§ Exercise text:
━━━

Pilgrimages are funny things. You set out to find something in life – something that will give you the peace of mind and inner strength you need to survive. Somewhere along the way, you realize that peace and security is found only in God, so your journey takes a new direction, a search for peace with God.

Then, you come to your Bethel, the crisis point, where God finds you and calls you out. You might think that you have finally arrived at the end of the journey, but then you meet your Labans and begin to wonder if there really is peace and security to be found.

The problem is that you think a Bethel experience along the way is enough. Just give God a nod and you can go on your way. So you finally decide to get serious with the Almighty. Again, He finds you and confronts you, somewhere out in the darkness and desert of your life. This time you know you need Him and will not let Him go until He blesses you with His grace and power. You surrender to His goodness and His will.

You’re at the mountain top, right? You have arrived?

Wrong!

As the sun rose on my all night fight and the angel of the Lord was walking away, on the road ahead I saw…

Esau.

Confronting My Past

I knew I would never arrive at the end of the journey until I faced my estranged brother. There would be no peace and security until I made peace with him.

After all, he had 400 men with him. That sends a message.

As strange as it may sound, when you have found peace with God, you may not have found God’s peace quite yet. The same cord that binds us to God also binds us to others – the significant people in our lives.

To put it in terms of my own pilgrimage, if the cord between my brother and me is broken, there is still something missing in my relationship with God. I cannot have perfect reconciliation with God if I have not sought reconciliation with my brother.

There is a very ancient legend that Isaac passed down to me about two brothers, Cain and Abel, sons of Adam and Eve. They didn’t get along, either. Cain got jealous of Abel for some reason (does it matter?) and killed his brother. I used to think that was pretty radical until my brother came after me.

You need to know: I was no Abel.

Anyway, the cord between Cain and Abel was broken, to say the least. But who got onto Cain’s case? God. God banished Cain from his family, sent him wandering into the world on his own little pilgrimage. When Cain hurt Abel, he also hurt God. There’s the simple truth.

Reconciling the Past

So where did that leave me? On the morning after my greatest and most profound, long-lasting spiritual victory, I was still looking for peace. God was telling me there was still a long journey ahead. My pilgrimage now brought me face to face with Esau, and I knew I had to be reconciled with him.

━━━

§ Given data:
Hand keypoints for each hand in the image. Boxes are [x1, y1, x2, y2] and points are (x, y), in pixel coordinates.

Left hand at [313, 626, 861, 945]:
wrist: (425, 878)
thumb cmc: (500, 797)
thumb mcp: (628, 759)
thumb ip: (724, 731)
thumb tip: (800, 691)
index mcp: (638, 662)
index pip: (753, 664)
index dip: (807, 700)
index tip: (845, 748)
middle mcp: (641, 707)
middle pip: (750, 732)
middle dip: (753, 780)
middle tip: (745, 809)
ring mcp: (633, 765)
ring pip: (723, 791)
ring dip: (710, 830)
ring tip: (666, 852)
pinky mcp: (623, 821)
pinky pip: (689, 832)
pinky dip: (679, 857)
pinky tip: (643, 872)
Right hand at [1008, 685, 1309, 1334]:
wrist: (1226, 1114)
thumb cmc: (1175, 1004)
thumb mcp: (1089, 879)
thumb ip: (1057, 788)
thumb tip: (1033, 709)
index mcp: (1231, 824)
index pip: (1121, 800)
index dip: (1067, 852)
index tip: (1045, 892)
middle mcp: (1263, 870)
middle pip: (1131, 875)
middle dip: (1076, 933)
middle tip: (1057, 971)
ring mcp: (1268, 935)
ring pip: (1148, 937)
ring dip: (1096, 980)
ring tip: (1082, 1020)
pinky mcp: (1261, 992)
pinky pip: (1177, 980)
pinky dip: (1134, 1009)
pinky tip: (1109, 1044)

━━━

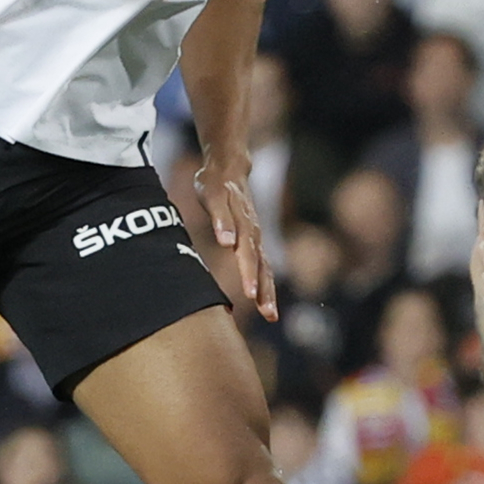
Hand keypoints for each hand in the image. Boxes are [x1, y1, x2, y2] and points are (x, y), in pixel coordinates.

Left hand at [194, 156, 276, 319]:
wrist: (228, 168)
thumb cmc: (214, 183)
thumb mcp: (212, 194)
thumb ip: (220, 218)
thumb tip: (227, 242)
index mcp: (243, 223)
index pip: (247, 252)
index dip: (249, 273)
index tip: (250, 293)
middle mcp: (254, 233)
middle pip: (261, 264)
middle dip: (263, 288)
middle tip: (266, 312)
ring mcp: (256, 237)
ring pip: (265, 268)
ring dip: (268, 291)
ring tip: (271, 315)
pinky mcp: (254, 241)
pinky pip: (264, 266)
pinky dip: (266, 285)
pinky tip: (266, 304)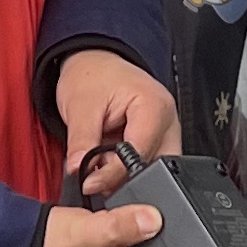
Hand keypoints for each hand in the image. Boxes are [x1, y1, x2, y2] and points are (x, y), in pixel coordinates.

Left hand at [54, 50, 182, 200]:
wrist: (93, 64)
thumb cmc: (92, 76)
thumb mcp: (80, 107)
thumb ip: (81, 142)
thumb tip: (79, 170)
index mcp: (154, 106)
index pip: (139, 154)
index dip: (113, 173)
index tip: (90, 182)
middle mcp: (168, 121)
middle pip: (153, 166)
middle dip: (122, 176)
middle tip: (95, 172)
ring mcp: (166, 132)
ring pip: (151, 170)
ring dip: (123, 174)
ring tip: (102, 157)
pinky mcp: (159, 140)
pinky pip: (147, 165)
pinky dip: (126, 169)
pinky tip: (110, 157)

━━━

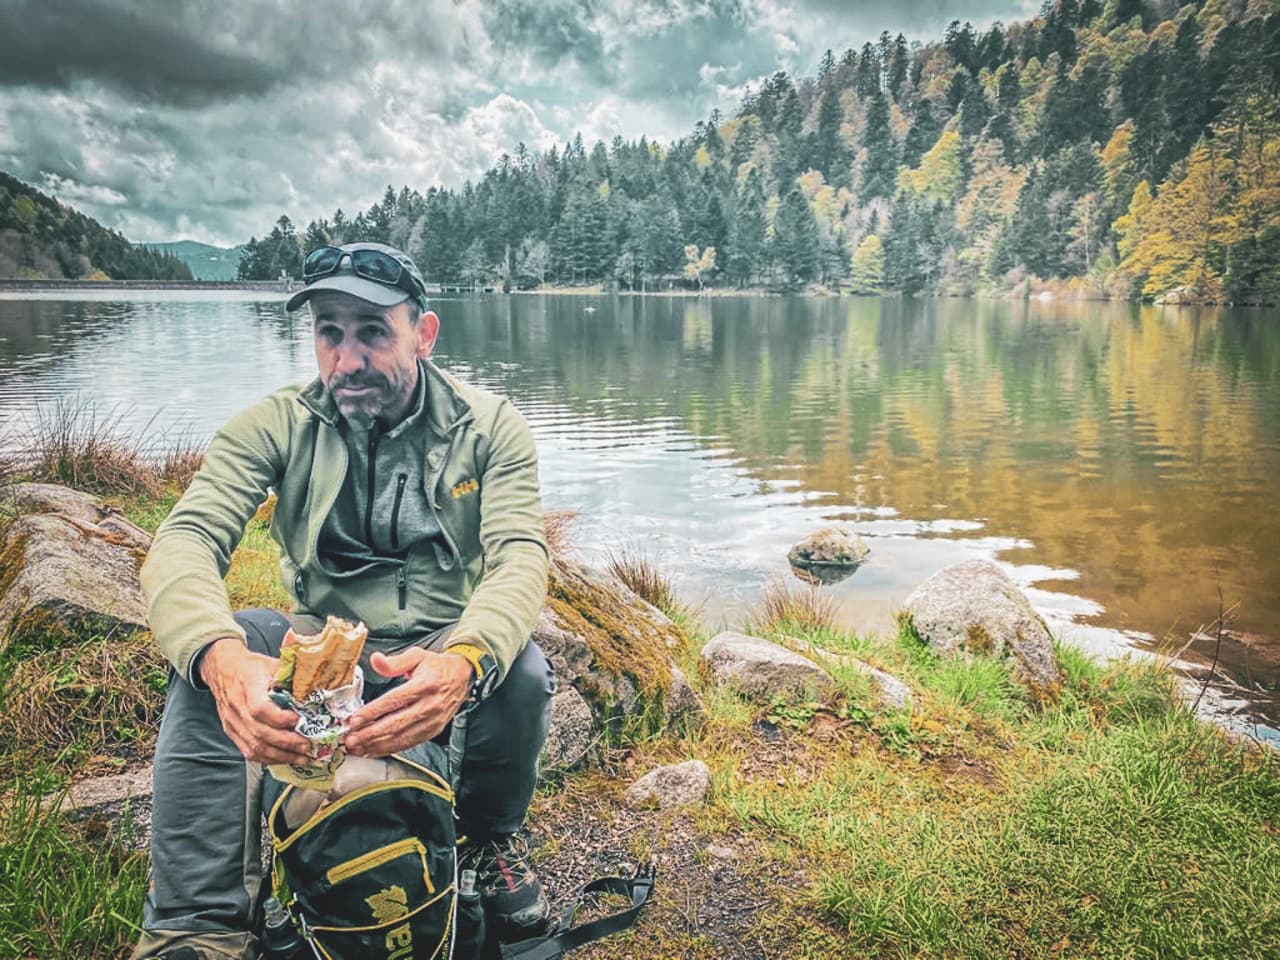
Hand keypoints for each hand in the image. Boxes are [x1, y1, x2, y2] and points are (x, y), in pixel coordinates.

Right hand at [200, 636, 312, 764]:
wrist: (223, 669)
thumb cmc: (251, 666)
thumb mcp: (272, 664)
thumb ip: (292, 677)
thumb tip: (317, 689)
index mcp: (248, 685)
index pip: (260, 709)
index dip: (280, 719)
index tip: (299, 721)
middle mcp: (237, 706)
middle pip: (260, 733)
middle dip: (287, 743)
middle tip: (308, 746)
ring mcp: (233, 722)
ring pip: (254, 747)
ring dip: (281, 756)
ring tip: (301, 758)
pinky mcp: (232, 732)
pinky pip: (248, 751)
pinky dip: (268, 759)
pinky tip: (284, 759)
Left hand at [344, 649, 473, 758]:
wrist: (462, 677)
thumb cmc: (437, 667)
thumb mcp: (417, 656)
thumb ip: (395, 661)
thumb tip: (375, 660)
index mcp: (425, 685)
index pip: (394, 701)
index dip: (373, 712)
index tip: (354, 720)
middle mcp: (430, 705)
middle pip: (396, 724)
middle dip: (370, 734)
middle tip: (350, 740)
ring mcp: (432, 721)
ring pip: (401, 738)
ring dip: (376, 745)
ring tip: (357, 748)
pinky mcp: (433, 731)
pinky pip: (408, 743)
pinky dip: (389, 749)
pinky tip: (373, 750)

━━━

§ Work task A: In the pilgrimage text, how many men were with the estranged brother?
§ Work task B: Copy the part of the pilgrimage text starting at "As the sun rose" and ending at "in our lives.".
§ Work task C: List every person named in the paragraph of the pilgrimage text that begins "There is a very ancient legend".

§ Answer A: He had 400 men with him.

§ Answer B:
As the sun rose on my all night fight and the angel of the Lord was walking away, on the road ahead I saw…

Esau.

Confronting My Past

I knew I would never arrive at the end of the journey until I faced my estranged brother. There would be no peace and security until I made peace with him.

After all, he had 400 men with him. That sends a message.

As strange as it may sound, when you have found peace with God, you may not have found God’s peace quite yet. The same cord that binds us to God also binds us to others – the significant people in our lives.

§ Answer C: Isaac, Cain, Abel, Adam, Eve